In 2014, my system collapsed. I had a terrifying autonomic nervous system crisis that changed things and crippled me triple fold, forever more. Then, all of a sudden, I had POTS. I had to wear compression stockings and take beta blockers. There was no choice but to be stuck on meds for this, or it would be very scary. I was finally given my rightful diagnoses only then, through a tragic yet serendipitous event, that left me doubly screwed up after.
But then, I returned home, to further ignorance, and defensiveness due to the fact that I had caught them not only failing me, but attempting to throw me under the bus, in action. Instead of apologizing, they pretty well mostly left me to rot some more. Almost for another full year, before another crisis event forced them to at least refer me to in internal medicine doctor, who has at least semi-allied with me ever since.
I got de-conditioned from the onset of POTS towards full-blown dysautonomia.
Then the CCI started 'unlocking' and sinking, and pushing and crushing and grinding in the bottom back of my skull, making me weak and shaky, the more I stand upright, the worse it gets. Like a 76 year old walking hourglass. I have been going this way, ticking on thin ice like this, ever since. My body hit the ultimate wall in 2014 and no matter what I do, I can never, ever get back up and go back to what I was before. My only hope to get some of what I had back is to reach the extensive and specialized rehabilitation help that does not exist here.
I went from cranky, exasperated, fatigued and in pain, but still "sproingy", pumping with adrenalin, still able to push myself youthful spoonie ... to full throttle grandma, rheumatically riddled, utterly crippled, shaky and weak.
What do you have to compare to when your own body is all you know. Not enough, until it's too late.
Then, all you had built to cope with what you knew deep down wasn't exactly "normal" collapsed and leaves you broken, shaken and terminally this way. Deep damage via layers upon layers of micro-physical injuries are even harder to heal from than mental damages. The web of scars had a more "annoying" hold on me, but then it finally engulfed me, in 2014. It will never release me now.

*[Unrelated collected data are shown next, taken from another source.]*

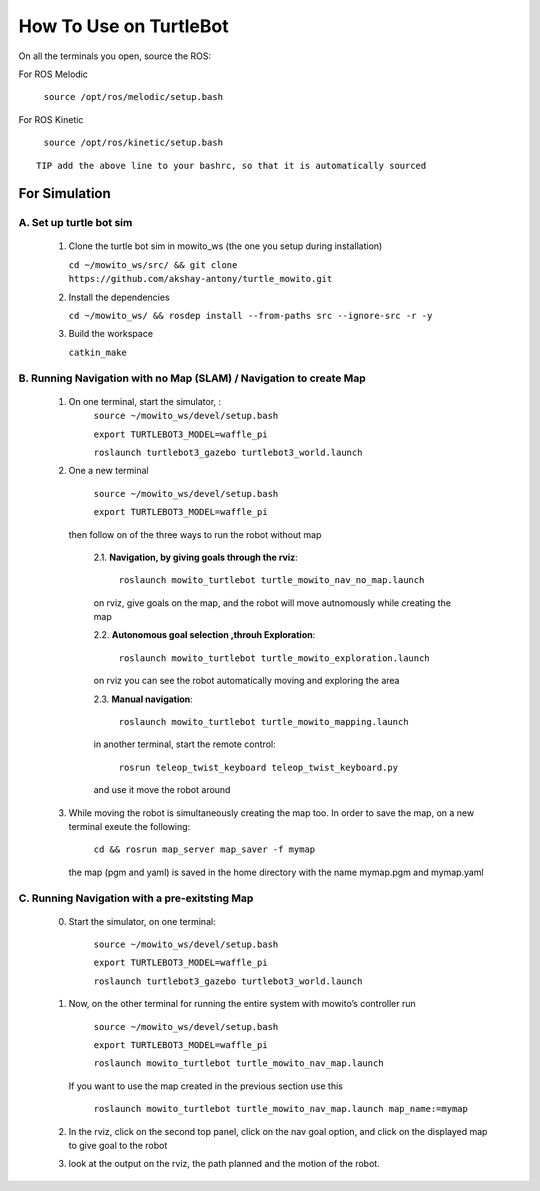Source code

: How To Use on TurtleBot
=====================================

On all the terminals you open, source the ROS:

For ROS Melodic

   ``source /opt/ros/melodic/setup.bash``

For ROS Kinetic 

   ``source /opt/ros/kinetic/setup.bash``


::

      TIP add the above line to your bashrc, so that it is automatically sourced


For Simulation
----------------

A. Set up turtle bot sim
^^^^^^^^^^^^^^^^^^^^^^^^^
   1. Clone the turtle bot sim in mowito_ws (the one you setup during installation)
      
      ``cd ~/mowito_ws/src/ && git clone https://github.com/akshay-antony/turtle_mowito.git``

   2. Install the dependencies 
   
      ``cd ~/mowito_ws/ && rosdep install --from-paths src --ignore-src -r -y``

   3. Build the workspace
      
      ``catkin_make``


B. Running Navigation with no Map (SLAM) / Navigation to create Map
^^^^^^^^^^^^^^^^^^^^^^^^^^^^^^^^^^^^^^^^^^^^^^^^^^^^^^^^^^^^^^^^^^^^^^^^^^^
            1. On one terminal, start the simulator, :
                  ``source ~/mowito_ws/devel/setup.bash``

                  ``export TURTLEBOT3_MODEL=waffle_pi`` 

                  ``roslaunch turtlebot3_gazebo turtlebot3_world.launch``

            2. One a new terminal 
                  
                  ``source ~/mowito_ws/devel/setup.bash``\

                  ``export TURTLEBOT3_MODEL=waffle_pi`` 

               then follow on of the three ways to run the robot without map

                  2.1. **Navigation, by giving goals through the rviz**:
                  
                        ``roslaunch mowito_turtlebot turtle_mowito_nav_no_map.launch``
                  
                  on rviz, give goals on the map, and the robot will move autnomously while creating the map

                  2.2. **Autonomous goal selection ,throuh Exploration**:
                  
                        ``roslaunch mowito_turtlebot turtle_mowito_exploration.launch``
      
                  on rviz you can see the robot automatically moving and exploring the area

                  2.3. **Manual navigation**:
                  
                        ``roslaunch mowito_turtlebot turtle_mowito_mapping.launch``
                  
                  in another terminal, start the remote control:
                  
                        ``rosrun teleop_twist_keyboard teleop_twist_keyboard.py``
                  
                  and use it move the robot around

            3. While moving the robot is simultaneously creating the map too. In order to save the map, on a new terminal exeute the following:
         
                        ``cd && rosrun map_server map_saver -f mymap``
            
               the map (pgm and yaml) is saved  in the home directory with the name mymap.pgm and mymap.yaml

C. Running Navigation  with a pre-exitsting Map
^^^^^^^^^^^^^^^^^^^^^^^^^^^^^^^^^^^^^^^^^^^^^^^^^^
            0. Start the simulator, on one terminal:

                  ``source ~/mowito_ws/devel/setup.bash``

                  ``export TURTLEBOT3_MODEL=waffle_pi`` 

                  ``roslaunch turtlebot3_gazebo turtlebot3_world.launch``

            
            1. Now, on the other terminal for running the entire system with mowito’s controller run

                  ``source ~/mowito_ws/devel/setup.bash``

                  ``export TURTLEBOT3_MODEL=waffle_pi``
                  
                  ``roslaunch mowito_turtlebot turtle_mowito_nav_map.launch``

               If you want to use the map created in the previous section use this

                  ``roslaunch mowito_turtlebot turtle_mowito_nav_map.launch map_name:=mymap``


            2. In the rviz, click on the second top panel, click on the nav goal option, and click on the displayed map to give goal to the robot

            3. look at the output on the rviz, the path planned and the motion of the robot.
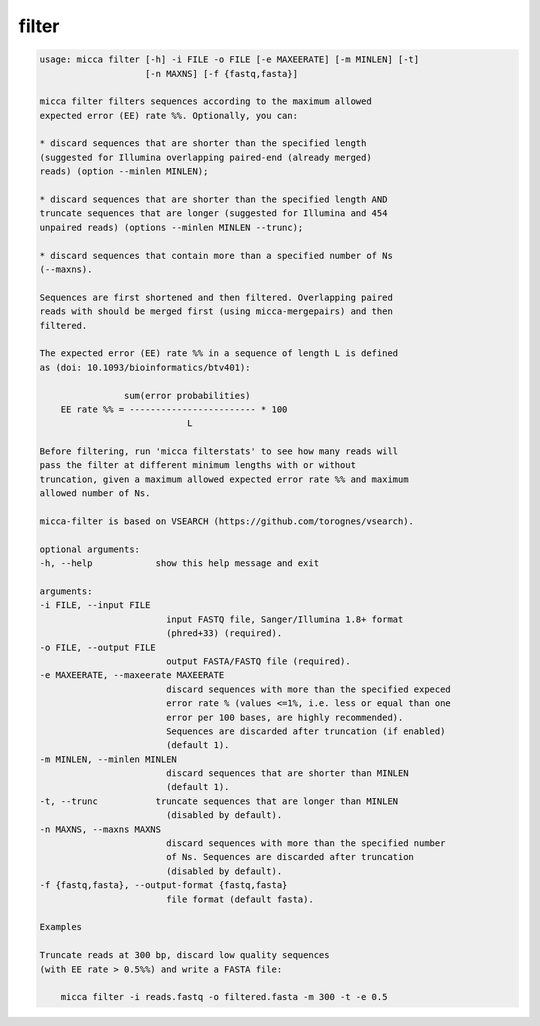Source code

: filter
======

.. code-block:: console

    usage: micca filter [-h] -i FILE -o FILE [-e MAXEERATE] [-m MINLEN] [-t]
                        [-n MAXNS] [-f {fastq,fasta}]

    micca filter filters sequences according to the maximum allowed
    expected error (EE) rate %%. Optionally, you can:

    * discard sequences that are shorter than the specified length
    (suggested for Illumina overlapping paired-end (already merged)
    reads) (option --minlen MINLEN);

    * discard sequences that are shorter than the specified length AND
    truncate sequences that are longer (suggested for Illumina and 454
    unpaired reads) (options --minlen MINLEN --trunc);

    * discard sequences that contain more than a specified number of Ns
    (--maxns).

    Sequences are first shortened and then filtered. Overlapping paired
    reads with should be merged first (using micca-mergepairs) and then
    filtered.

    The expected error (EE) rate %% in a sequence of length L is defined
    as (doi: 10.1093/bioinformatics/btv401):

                    sum(error probabilities)
        EE rate %% = ------------------------ * 100
                                L

    Before filtering, run 'micca filterstats' to see how many reads will
    pass the filter at different minimum lengths with or without
    truncation, given a maximum allowed expected error rate %% and maximum
    allowed number of Ns.

    micca-filter is based on VSEARCH (https://github.com/torognes/vsearch).

    optional arguments:
    -h, --help            show this help message and exit

    arguments:
    -i FILE, --input FILE
                            input FASTQ file, Sanger/Illumina 1.8+ format
                            (phred+33) (required).
    -o FILE, --output FILE
                            output FASTA/FASTQ file (required).
    -e MAXEERATE, --maxeerate MAXEERATE
                            discard sequences with more than the specified expeced
                            error rate % (values <=1%, i.e. less or equal than one
                            error per 100 bases, are highly recommended).
                            Sequences are discarded after truncation (if enabled)
                            (default 1).
    -m MINLEN, --minlen MINLEN
                            discard sequences that are shorter than MINLEN
                            (default 1).
    -t, --trunc           truncate sequences that are longer than MINLEN
                            (disabled by default).
    -n MAXNS, --maxns MAXNS
                            discard sequences with more than the specified number
                            of Ns. Sequences are discarded after truncation
                            (disabled by default).
    -f {fastq,fasta}, --output-format {fastq,fasta}
                            file format (default fasta).

    Examples

    Truncate reads at 300 bp, discard low quality sequences
    (with EE rate > 0.5%%) and write a FASTA file:

        micca filter -i reads.fastq -o filtered.fasta -m 300 -t -e 0.5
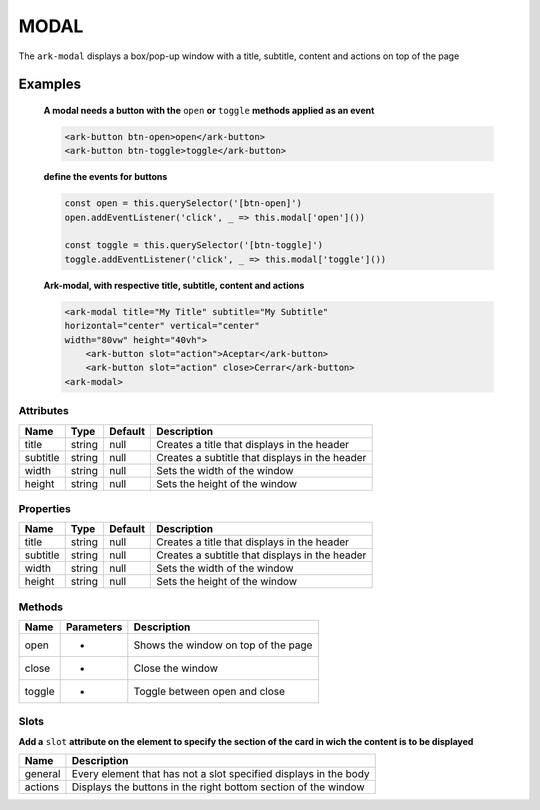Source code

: MODAL
*****

The ``ark-modal`` displays a box/pop-up window with a title, subtitle, content and actions on top of the page 

    

Examples
========

    **A modal needs a button with the** ``open`` **or** ``toggle`` **methods applied as an event**
    
    .. code-block:: html

        <ark-button btn-open>open</ark-button>
        <ark-button btn-toggle>toggle</ark-button>
    
    **define the events for buttons**

    .. code-block:: javascript

        const open = this.querySelector('[btn-open]')
        open.addEventListener('click', _ => this.modal['open']())

        const toggle = this.querySelector('[btn-toggle]')
        toggle.addEventListener('click', _ => this.modal['toggle']())



    **Ark-modal, with respective title, subtitle, content and actions**

    .. code-block:: html

        <ark-modal title="My Title" subtitle="My Subtitle"
        horizontal="center" vertical="center"
        width="80vw" height="40vh">
            <ark-button slot="action">Aceptar</ark-button>
            <ark-button slot="action" close>Cerrar</ark-button>
        <ark-modal>



Attributes
----------

+----------+--------+---------+------------------------------------------------+
|   Name   |  Type  | Default |                  Description                   |
+==========+========+=========+================================================+
| title    | string | null    | Creates a title that displays in the header    |
+----------+--------+---------+------------------------------------------------+
| subtitle | string | null    | Creates a subtitle that displays in the header |
+----------+--------+---------+------------------------------------------------+
| width    | string | null    | Sets the width of the window                   |
+----------+--------+---------+------------------------------------------------+
| height   | string | null    | Sets the height of the window                  |
+----------+--------+---------+------------------------------------------------+

Properties
----------

+----------+--------+---------+------------------------------------------------+
|   Name   |  Type  | Default |                  Description                   |
+==========+========+=========+================================================+
| title    | string | null    | Creates a title that displays in the header    |
+----------+--------+---------+------------------------------------------------+
| subtitle | string | null    | Creates a subtitle that displays in the header |
+----------+--------+---------+------------------------------------------------+
| width    | string | null    | Sets the width of the window                   |
+----------+--------+---------+------------------------------------------------+
| height   | string | null    | Sets the height of the window                  |
+----------+--------+---------+------------------------------------------------+


Methods
-------

+--------+------------+-------------------------------------+
|  Name  | Parameters |             Description             |
+========+============+=====================================+
| open   | -          | Shows the window on top of the page |
+--------+------------+-------------------------------------+
| close  | -          | Close the window                    |
+--------+------------+-------------------------------------+
| toggle | -          | Toggle between open and close       |
+--------+------------+-------------------------------------+

Slots
-----

**Add a** ``slot`` **attribute on the element to specify the section of the card in wich the content is to be displayed**

+---------+------------------------------------------------------------------+
|  Name   |                           Description                            |
+=========+==================================================================+
| general | Every element that has not a slot specified displays in the body |
+---------+------------------------------------------------------------------+
| actions | Displays the buttons in the right bottom section of the window   |
+---------+------------------------------------------------------------------+
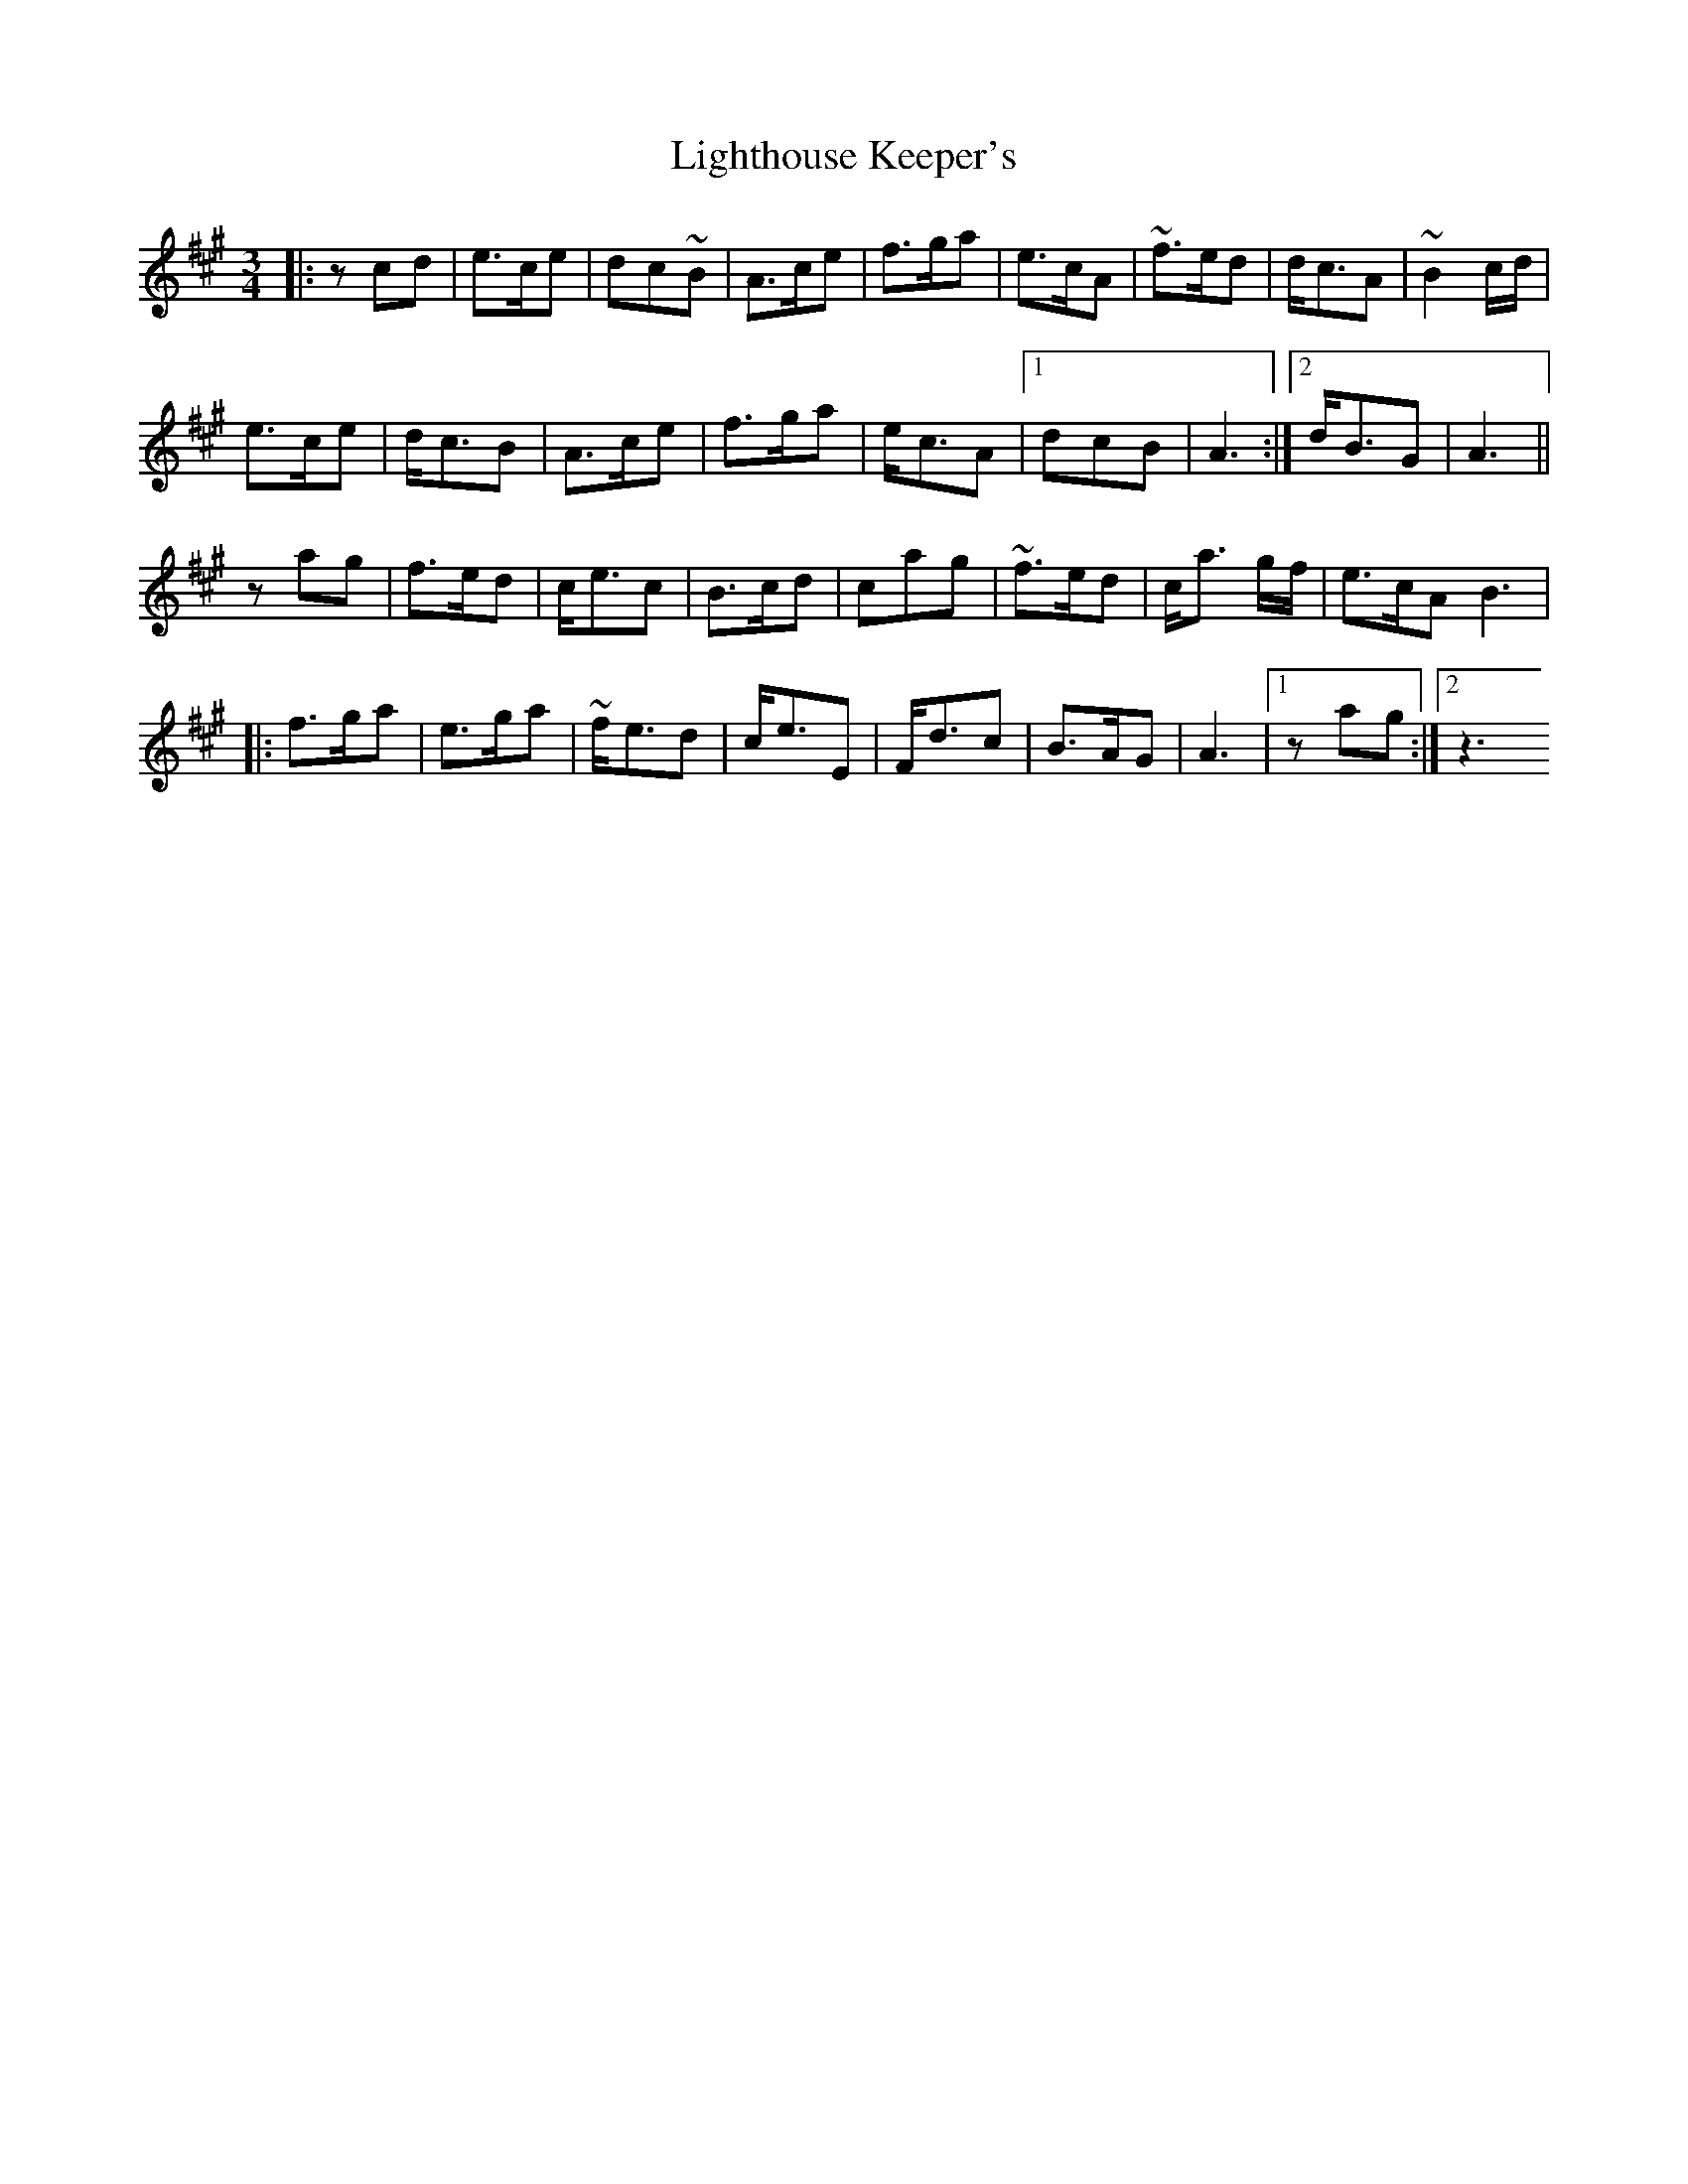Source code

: X: 3
T: Lighthouse Keeper's
Z: GoneAway
S: https://thesession.org/tunes/6343#setting18097
R: waltz
M: 3/4
L: 1/8
K: Amaj
|:zcd |e>ce |dc~B | A>ce |f>ga |e>cA| ~f>ed | d<cA| ~B2 c/d/|e>ce |d<cB | A>ce |f>ga | e<cA|1 dcB | A3 :|2 d<BG |A3 ||zag | f>ed |c<ec | B>cd |cag | ~f>ed |c<a g/f/ | e>cA B3 ||: f>ga |e>ga | ~f<ed |c<eE | F<dc| B>AG | A3 |1 zag :|2z3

These are scars you can't undo. Wear and tear you can't reverse. At age 32 my tissues feel very similar to what someone with cystic fibrosis' lungs or guts would feel like in their 20's or 30's. It is an awful, foreboding feeling. I feel like I'm in the last phase of my lifespan because of it. The only hope I have, that it's not quite as bad as it feels, is a bittersweet 'hope' that an insidious but vicious Chiari malformation/unstable neck is to blame for exacerbating what I am feeling, and that the fixing of this, albeit risky in itself, could at least reduce that physically 'foreboding' feeling. Reduce is all it can do, because, I know in my heart that even a Chiari surgery, even IF I'm strong enough to pull through, and even IF I get to someone willing to do it, will not ever reverse the damages, but only buy me a little more and quality of time.